Only the lines from the opening of the material through the line bearing "The Merchant Shipping" should be reproduced, exactly and without pictures.
##### DATA FOR THIS TASK #####
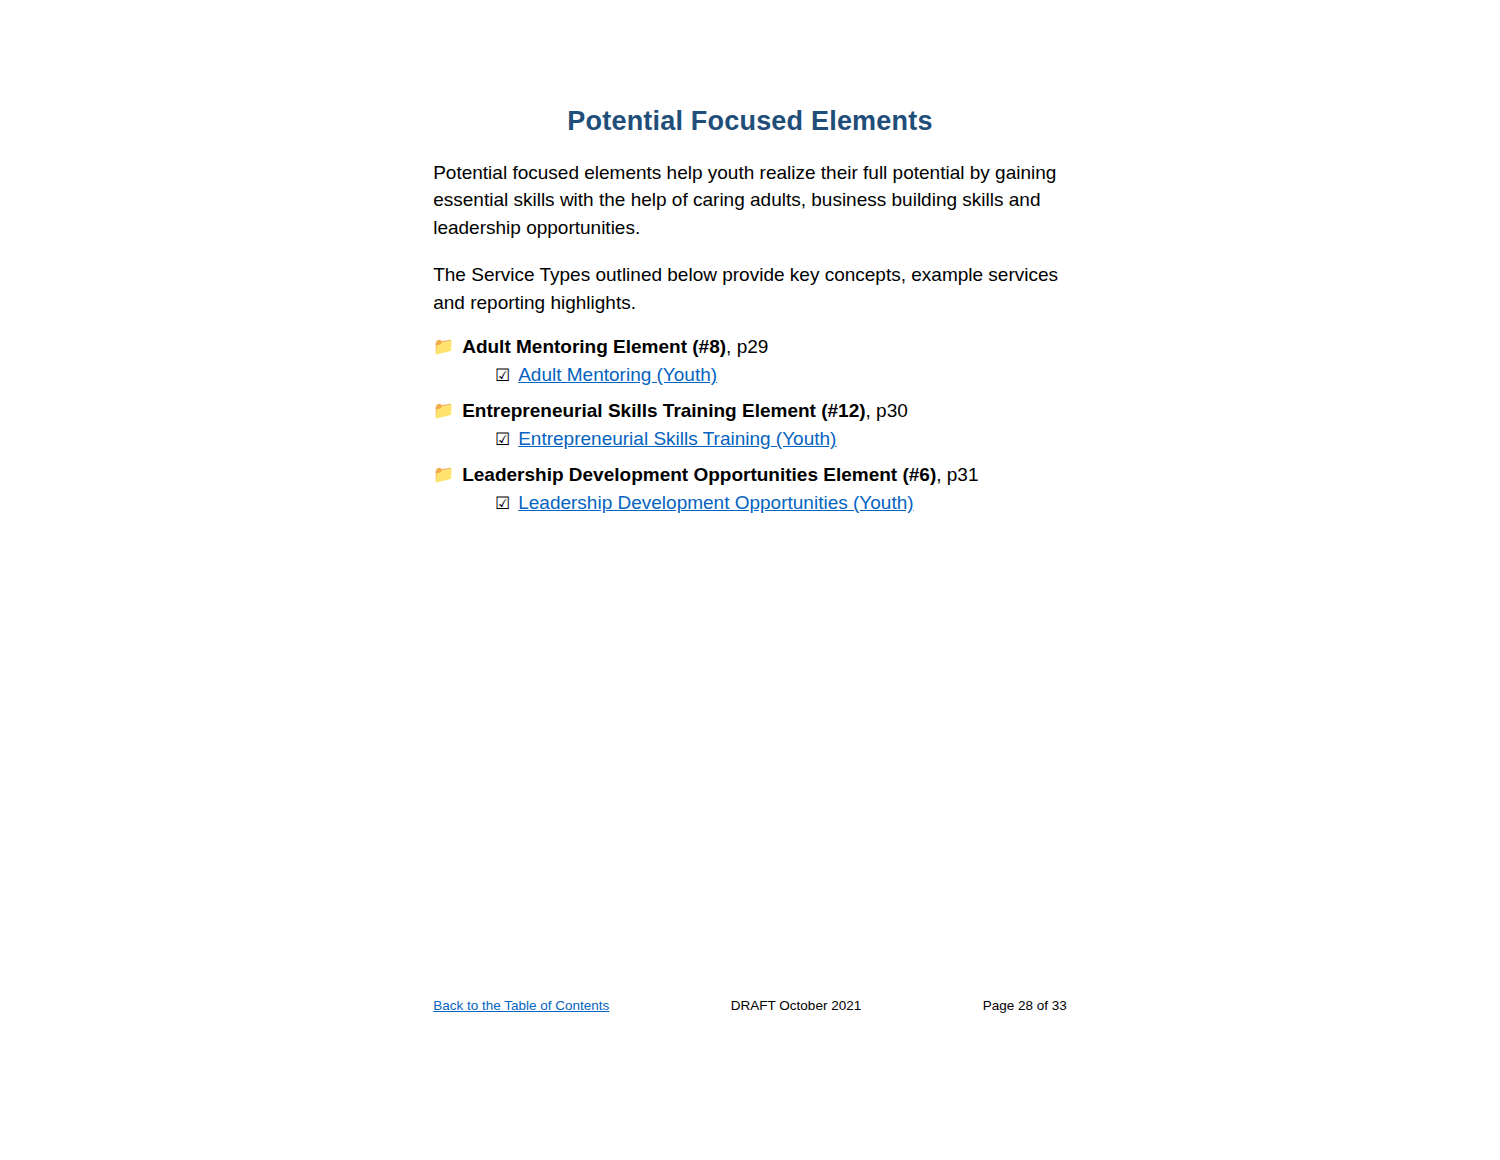Potential Focused Elements
Potential focused elements help youth realize their full potential by gaining essential skills with the help of caring adults, business building skills and leadership opportunities.
The Service Types outlined below provide key concepts, example services and reporting highlights.
📁Adult Mentoring Element (#8), p29
☑Adult Mentoring (Youth)
📁Entrepreneurial Skills Training Element (#12), p30
☑Entrepreneurial Skills Training (Youth)
📁Leadership Development Opportunities Element (#6), p31
☑Leadership Development Opportunities (Youth)
Back to the Table of Contents
DRAFT October 2021
Page 28 of 33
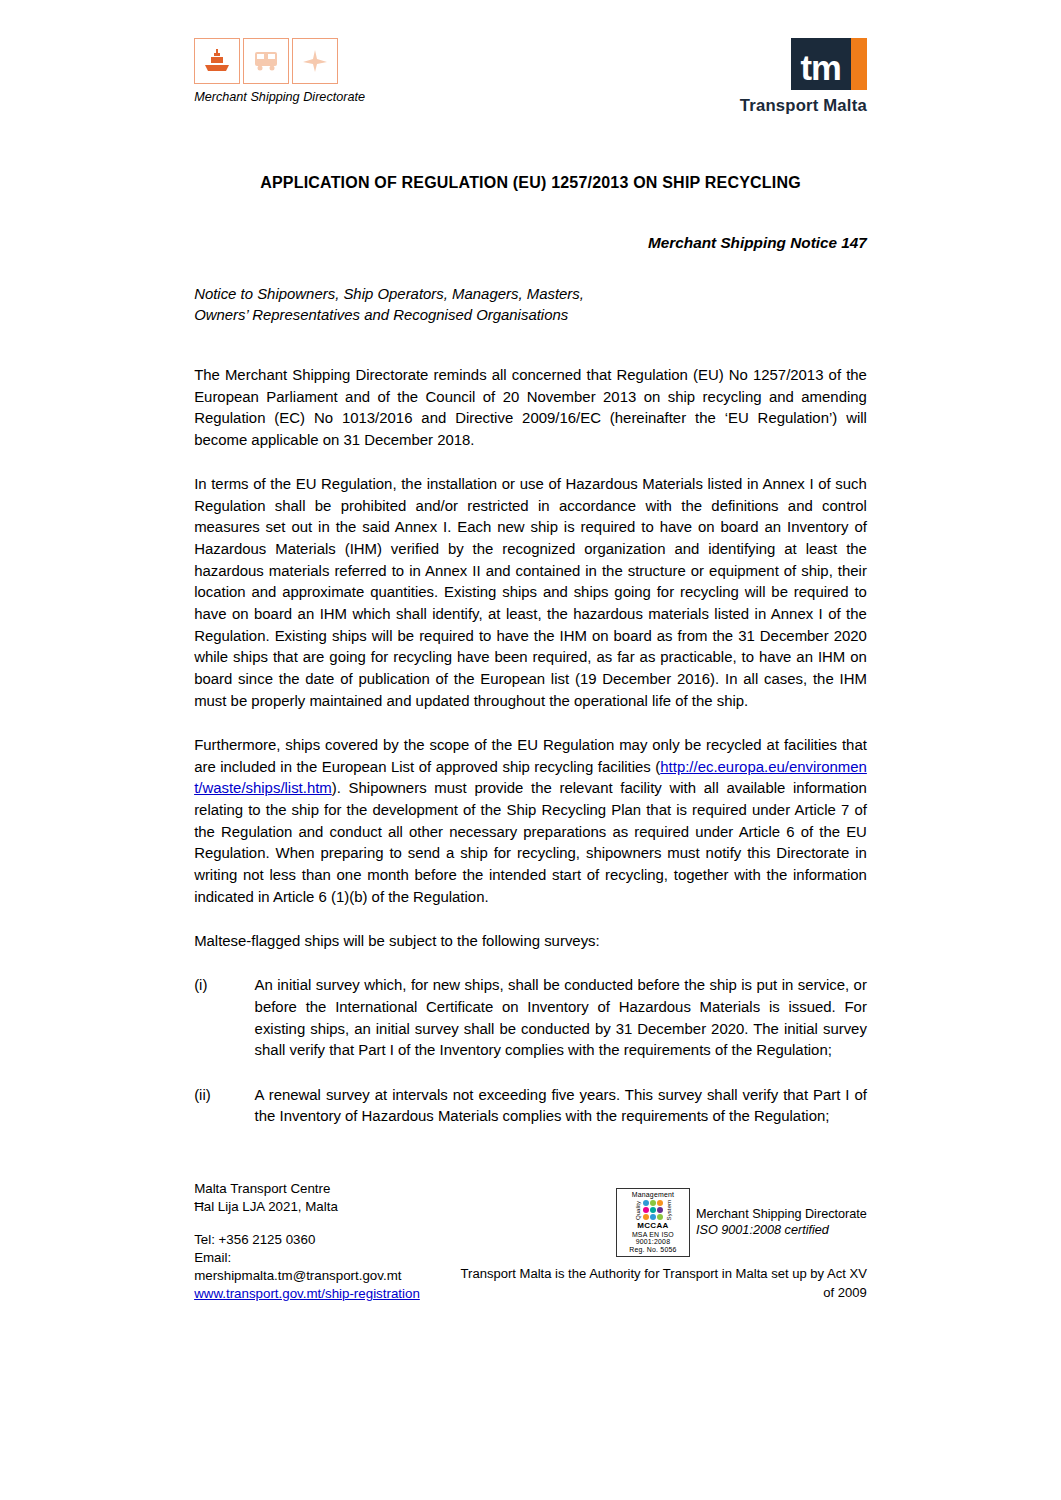Merchant Shipping Directorate
tm
Transport Malta
APPLICATION OF REGULATION (EU) 1257/2013 ON SHIP RECYCLING
Merchant Shipping Notice 147
Notice to Shipowners, Ship Operators, Managers, Masters,
Owners’ Representatives and Recognised Organisations
The Merchant Shipping Directorate reminds all concerned that Regulation (EU) No 1257/2013 of the European Parliament and of the Council of 20 November 2013 on ship recycling and amending Regulation (EC) No 1013/2016 and Directive 2009/16/EC (hereinafter the ‘EU Regulation’) will become applicable on 31 December 2018.
In terms of the EU Regulation, the installation or use of Hazardous Materials listed in Annex I of such Regulation shall be prohibited and/or restricted in accordance with the definitions and control measures set out in the said Annex I. Each new ship is required to have on board an Inventory of Hazardous Materials (IHM) verified by the recognized organization and identifying at least the hazardous materials referred to in Annex II and contained in the structure or equipment of ship, their location and approximate quantities. Existing ships and ships going for recycling will be required to have on board an IHM which shall identify, at least, the hazardous materials listed in Annex I of the Regulation. Existing ships will be required to have the IHM on board as from the 31 December 2020 while ships that are going for recycling have been required, as far as practicable, to have an IHM on board since the date of publication of the European list (19 December 2016). In all cases, the IHM must be properly maintained and updated throughout the operational life of the ship.
Furthermore, ships covered by the scope of the EU Regulation may only be recycled at facilities that are included in the European List of approved ship recycling facilities (http://ec.europa.eu/environment/waste/ships/list.htm). Shipowners must provide the relevant facility with all available information relating to the ship for the development of the Ship Recycling Plan that is required under Article 7 of the Regulation and conduct all other necessary preparations as required under Article 6 of the EU Regulation. When preparing to send a ship for recycling, shipowners must notify this Directorate in writing not less than one month before the intended start of recycling, together with the information indicated in Article 6 (1)(b) of the Regulation.
Maltese-flagged ships will be subject to the following surveys:
An initial survey which, for new ships, shall be conducted before the ship is put in service, or before the International Certificate on Inventory of Hazardous Materials is issued. For existing ships, an initial survey shall be conducted by 31 December 2020. The initial survey shall verify that Part I of the Inventory complies with the requirements of the Regulation;
A renewal survey at intervals not exceeding five years. This survey shall verify that Part I of the Inventory of Hazardous Materials complies with the requirements of the Regulation;
Malta Transport Centre
Ħal Lija LJA 2021, Malta
Tel: +356 2125 0360
Email: mershipmalta.tm@transport.gov.mt
www.transport.gov.mt/ship-registration
Management
Quality System
MCCAA
MSA EN ISO 9001:2008
Reg. No. 5056
Merchant Shipping Directorate
ISO 9001:2008 certified
Transport Malta is the Authority for Transport in Malta set up by Act XV of 2009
#####
### TASK OUTPUT
Potential Focused Elements
Potential focused elements help youth realize their full potential by gaining essential skills with the help of caring adults, business building skills and leadership opportunities.
The Service Types outlined below provide key concepts, example services and reporting highlights.
📁Adult Mentoring Element (#8), p29
☑Adult Mentoring (Youth)
📁Entrepreneurial Skills Training Element (#12), p30
☑Entrepreneurial Skills Training (Youth)
📁Leadership Development Opportunities Element (#6), p31
☑Leadership Development Opportunities (Youth)
Back to the Table of Contents
DRAFT October 2021
Page 28 of 33
Merchant Shipping Directorate
tm
Transport Malta
APPLICATION OF REGULATION (EU) 1257/2013 ON SHIP RECYCLING
Merchant Shipping Notice 147
Notice to Shipowners, Ship Operators, Managers, Masters,
Owners’ Representatives and Recognised Organisations
The Merchant Shipping Directorate reminds all concerned that Regulation (EU) No 1257/2013 of the European Parliament and of the Council of 20 November 2013 on ship recycling and amending Regulation (EC) No 1013/2016 and Directive 2009/16/EC (hereinafter the ‘EU Regulation’) will become applicable on 31 December 2018.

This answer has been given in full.